I remained in awe as he zigzagged between those platters like he was walking around a maze searching for deer meat (and whatever else mountain lions dine on) at the end.

I looked at my coworker, who was standing adjacent to the table, but she was laughing with her other guests. So I looked at another colleague with my do-you-see-this-shit face, but either she was afraid to make eye contact or she was fine with Snagglepuss making his way through all those tasty dishes.

I watched Snagglepuss as he paused and looked around. I peeked back down at the second lion nearby. I needed to ensure it was safe for me to get up because I be damned if I suffered my mother's fate. Then I turned my eyes back to my plate. It sure was good, but I was instantly full.

I wish I knew if the sweet potato cheesecake was just as delectable.

I never returned to the mountain lions' condo where my coworker and her family were merely tenants. And when I saw my colleague pull a random strand out of a salad at work weeks later and exclaim, “Oh, cat hair,” I figured she really doesn't want any more visitors. But she didn't have to worry about sending me any hints.

I later learned that cat-lovers are oblivious to certain things, though.

I met my cousin, who was visiting from California, at another relative's home in Maryland one evening after work.
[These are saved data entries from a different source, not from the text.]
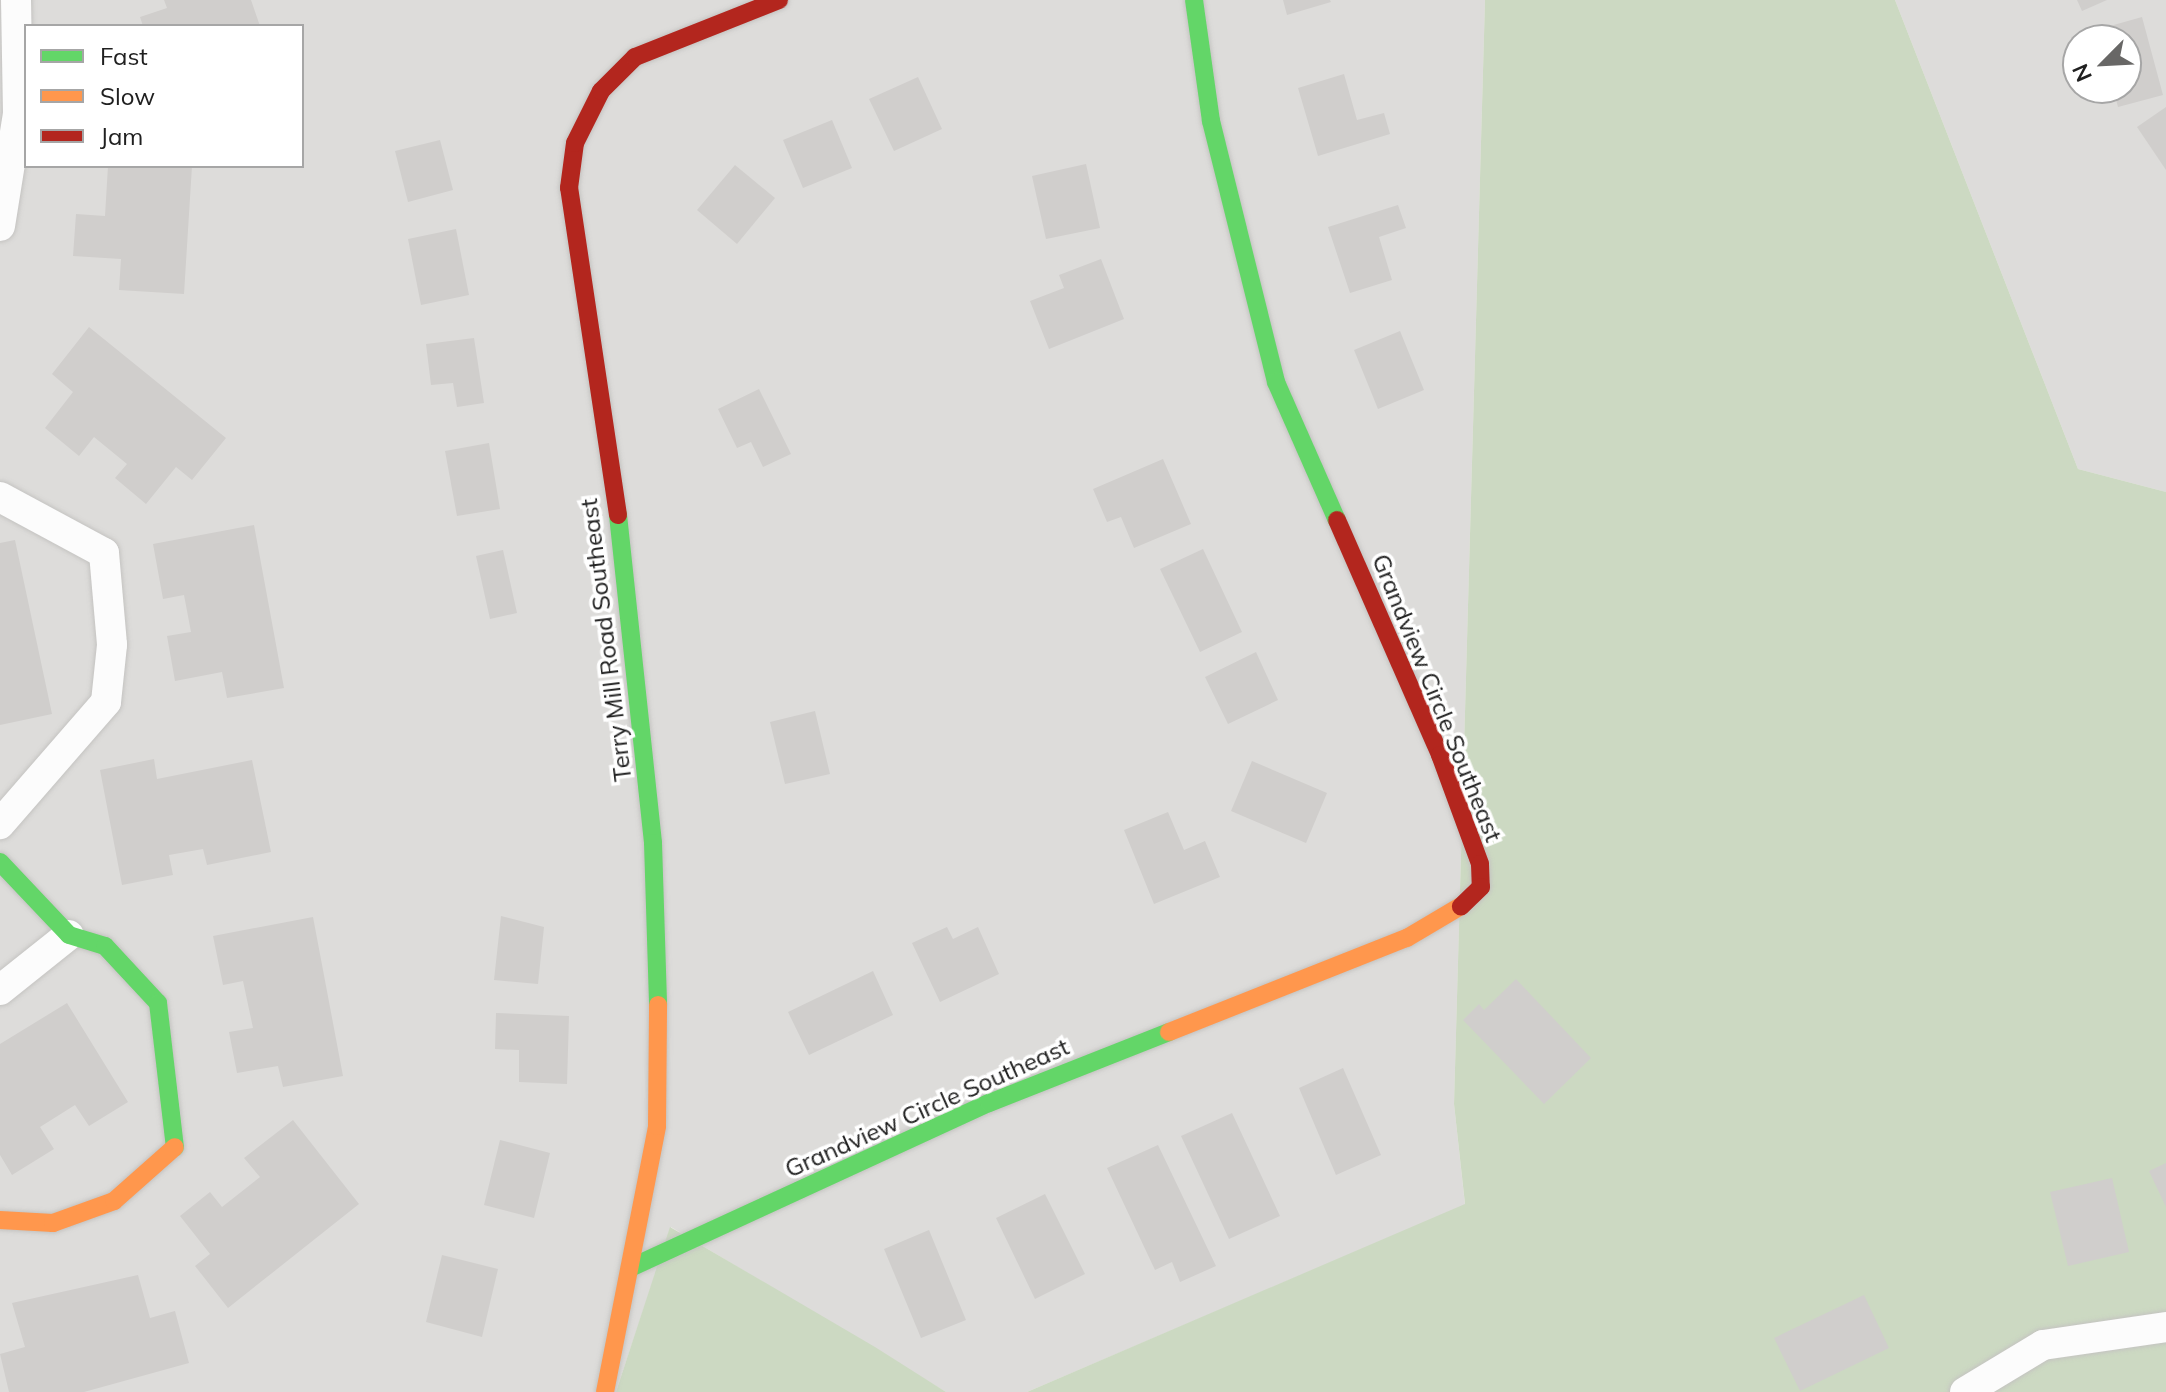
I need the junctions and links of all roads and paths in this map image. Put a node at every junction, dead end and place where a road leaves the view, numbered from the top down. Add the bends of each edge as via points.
1 (16, 0) edge
2 (779, 0) edge
3 (1194, 0) edge
4 (0, 226) edge
5 (0, 497) edge
6 (0, 824) edge
7 (0, 862) edge
8 (69, 935) junction
9 (0, 990) edge
10 (0, 1220) edge
11 (630, 1268) junction
12 (2166, 1327) edge
13 (605, 1392) edge
14 (1965, 1392) edge

1 - 4 street via 18,114
2 - 11 street, Terry Mill Road Southeast via 635,57 601,91 575,143 569,188 621,536 653,843 657,1126
3 - 11 street, Grandview Circle Southeast via 1211,121 1276,382 1440,755 1480,864 1481,887 1453,913 1407,938 989,1103
5 - 6 street via 104,553 112,645 106,702
7 - 8 street
8 - 9 street
8 - 10 street via 105,946 158,1003 175,1147 114,1201 53,1223
11 - 13 street, Terry Mill Road Southeast
12 - 14 street via 2043,1345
Since it was a Friday, our Maryland family member didn't cook dinner; instead she laid out a spread of dishes from a local Chinese restaurant.

Unfortunately for me, I got stuck in DC rush hour traffic, and by the time I arrived the food was already on the table. The next 30 minutes are so familiar. I remember returning to the living room sofa with my plate of beef and broccoli, and perhaps shrimp and vegetables. I see movement out my left eye and a damn cat on the table.
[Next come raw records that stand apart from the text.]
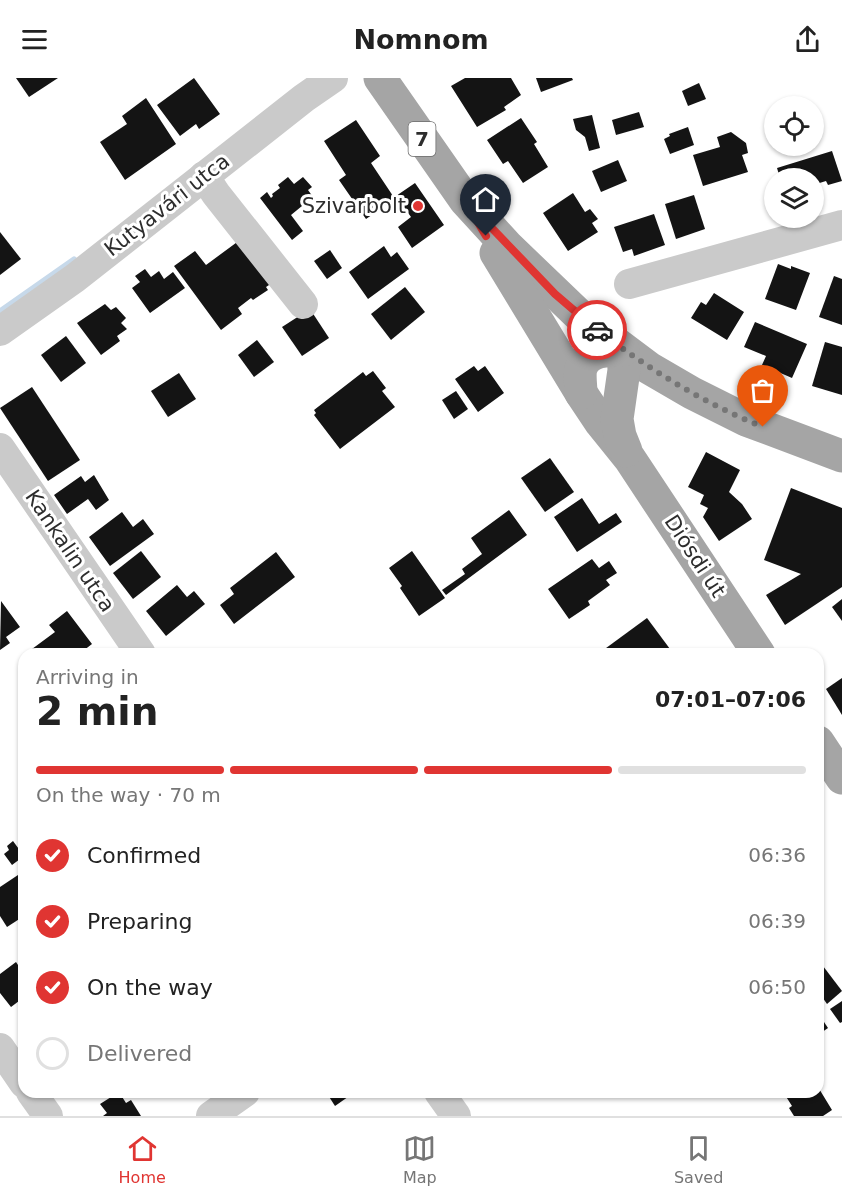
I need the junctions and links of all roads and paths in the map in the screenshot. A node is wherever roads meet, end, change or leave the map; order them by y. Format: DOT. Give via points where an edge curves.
graph roads {
  1 [pos="333,78"];
  2 [pos="380,78"];
  3 [pos="204,176"];
  4 [pos="465,200"];
  5 [pos="842,225"];
  6 [pos="629,284"];
  7 [pos="303,304"];
  8 [pos="0,331"];
  9 [pos="623,350"];
  10 [pos="667,380"];
  11 [pos="621,390"];
  12 [pos="581,393"];
  13 [pos="0,448"];
  14 [pos="842,456"];
  15 [pos="630,459"];
  16 [pos="137,648"];
  17 [pos="755,648"];
  18 [pos="824,751"];
  19 [pos="842,778"];
  20 [pos="0,1048"];
  21 [pos="18,1074"];
  22 [pos="35,1098"];
  23 [pos="236,1098"];
  24 [pos="443,1098"];
  25 [pos="48,1116"];
  26 [pos="211,1116"];
  27 [pos="456,1116"];
  1 -- 3 [label="street, Kutyavári utca"];
  2 -- 4 [label="main road, 7"];
  3 -- 7 [label="street"];
  3 -- 8 [label="street, Kutyavári utca" via="75,278"];
  4 -- 9 [label="main road, 7" via="566,304"];
  4 -- 12 [label="main road, Diósdi út"];
  5 -- 6 [label="street"];
  9 -- 10 [label="main road, 7"];
  9 -- 11 [label="main road, Diósdi út"];
  9 -- 12 [label="main road" via="603,350 590,356 581,368"];
  10 -- 11 [label="main road" via="641,379"];
  10 -- 14 [label="main road, 7" via="746,420"];
  11 -- 15 [label="main road, Diósdi út" via="616,419"];
  12 -- 15 [label="main road, Diósdi út"];
  13 -- 16 [label="street, Kankalin utca"];
  15 -- 17 [label="main road, Diósdi út"];
  18 -- 19 [label="main road"];
  20 -- 21 [label="street"];
  22 -- 25 [label="street"];
  23 -- 26 [label="street"];
  24 -- 27 [label="street"];
}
At that point, I was probably less surprised about the cat playing around the food and no one batting an eye and more shocked the relative actually owned a cat. When did this happen? Aren't you related to us? We don't do cats! Wait, is an urban cat different from a rural one or something? Or, are urban parents different from rural parents?

Where I'm from, and what I was taught was, animals with four legs didn't belong in the house. The elders always associated dogs and cats with ticks and fleas. And subconsciously, I do, too. I once left a cat-owner's home and swore my skin was itchy for two days because of her damn pet. I also spent those two days checking my skin for crawlers because what else could've been the culprit?

Probably my imagination.

But cats were especially forbidden from the home because they always look like they're ready to attack. And they jump in spots where they shouldn't. Like counter tops, sinks, and tables. Like the mountain lion. And this cat, too.
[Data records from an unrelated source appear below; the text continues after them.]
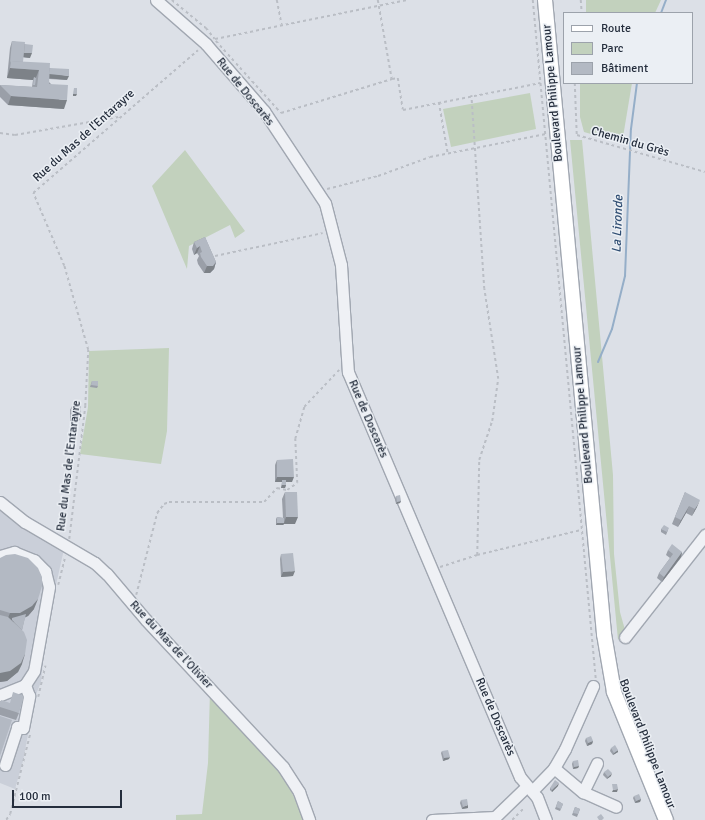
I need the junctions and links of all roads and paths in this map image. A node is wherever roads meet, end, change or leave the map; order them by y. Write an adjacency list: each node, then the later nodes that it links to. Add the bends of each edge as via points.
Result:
1 (156, 0): 13 (street, Rue de Doscarès)
2 (172, 0): 13 (path, via 206,28)
3 (277, 0): 12 (path)
4 (378, 0): 10 (path)
5 (407, 0): 10 (path)
6 (533, 0): 15 (path)
7 (545, 0): 58 (main road, Boulevard Philippe Lamour, via 604,634 614,692)
8 (553, 0): 59 (main road, Boulevard Philippe Lamour, via 611,631 623,688 668,798)
9 (581, 0): 11 (path)
10 (379, 6): 12 (path); 14 (path)
11 (582, 12)
12 (282, 26): 13 (path)
13 (210, 41): 14 (path, via 281,113); 19 (path, Rue du Mas de l'Entarayre); 25 (street, Rue de Doscarès, via 264,111)
14 (392, 79): 18 (path, via 398,78 403,110)
15 (541, 82): 17 (path); 21 (path)
16 (575, 84): 24 (path, Chemin du Grès, via 577,135)
17 (471, 95): 18 (path); 22 (path)
18 (438, 102): 23 (path)
19 (120, 117): 20 (path, via 15,135); 32 (path, Rue du Mas de l'Entarayre, via 34,193 64,266 88,350 85,413)
20 (0, 133)
21 (546, 134): 22 (path); 30 (path)
22 (476, 149): 23 (path); 33 (path, via 484,289 498,379 492,421 479,460)
23 (448, 154): 25 (path, via 378,176 328,188)
24 (705, 172)
25 (319, 194): 28 (street, Rue de Doscarès, via 325,202 341,265)
26 (328, 232): 27 (path)
27 (215, 256)
28 (347, 361): 37 (path, via 304,407 295,439 297,483 287,490 277,488 264,502 169,502 160,508); 49 (street, Rue de Doscarès, via 348,372)
29 (0, 502): 32 (street, Rue du Mas de l'Olivier, via 25,522)
30 (581, 530): 33 (path); 41 (path, via 597,670)
31 (705, 535): 38 (street)
32 (67, 547): 36 (path); 37 (street, Rue du Mas de l'Olivier, via 95,563)
33 (477, 555): 35 (path)
34 (0, 556): 40 (street, via 14,552 34,560 45,571 49,588 34,671)
35 (434, 570)
36 (57, 591)
37 (134, 604): 54 (street, Rue du Mas de l'Olivier, via 283,767 299,792)
38 (625, 637)
39 (46, 660): 43 (path)
40 (25, 685): 42 (street); 45 (street, via 29,696)
41 (593, 686): 48 (street)
42 (0, 695)
43 (37, 702)
44 (6, 723): 45 (street)
45 (23, 728): 47 (street); 53 (path, via 10,814)
46 (596, 763): 50 (street)
47 (5, 765)
48 (554, 768): 49 (street); 50 (street)
49 (529, 789): 55 (street, via 495,817); 57 (street, Rue de Doscarès)
50 (583, 792): 51 (street)
51 (616, 807)
52 (524, 808): 56 (path)
53 (6, 820)
54 (309, 820)
55 (432, 820)
56 (512, 820)
57 (546, 820)
58 (666, 820)
59 (674, 820)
But instead of outwardly freaking out and running out, I managed to appear calm. The cat pawed the plate? No problem. He licked his paw right before? Cool. All's normal.

Just like the man I saw outside my apartment complex who carried his yellow feline over his shoulder the way a parent would burp a newborn. Okay, actually, that was some strange shit. I'd never seen anything like it. And he walked in slow motion at that. I wanted to scream, “Man it's a cat!”

I just don't get the fascination with the little creatures. First I read about a freakin' app to stalk them. Then I found out Friday, August 8, was World Cat Day. A holiday, too? Y'all doing too much, Cat Lovers.

And now, suddenly, my four-year-old cousin is breaking the cycle by wanting a pet kitty cat. For several weeks, she's spotted this stray black-and-white kitten darting across the back yard. Admittedly, he's cute. But he's too swift to catch, thank goodness. We've gifted her with an aquarium full of guppies because, well, they don't have any legs.

We hope that will distract her in the meantime, but as much as her elders may not be too fond of cats, we don't want to instil the same dislike and fear in her. Still, I have a feeling she may have to learn that the only cat welcomed in the house is Hello Kitty.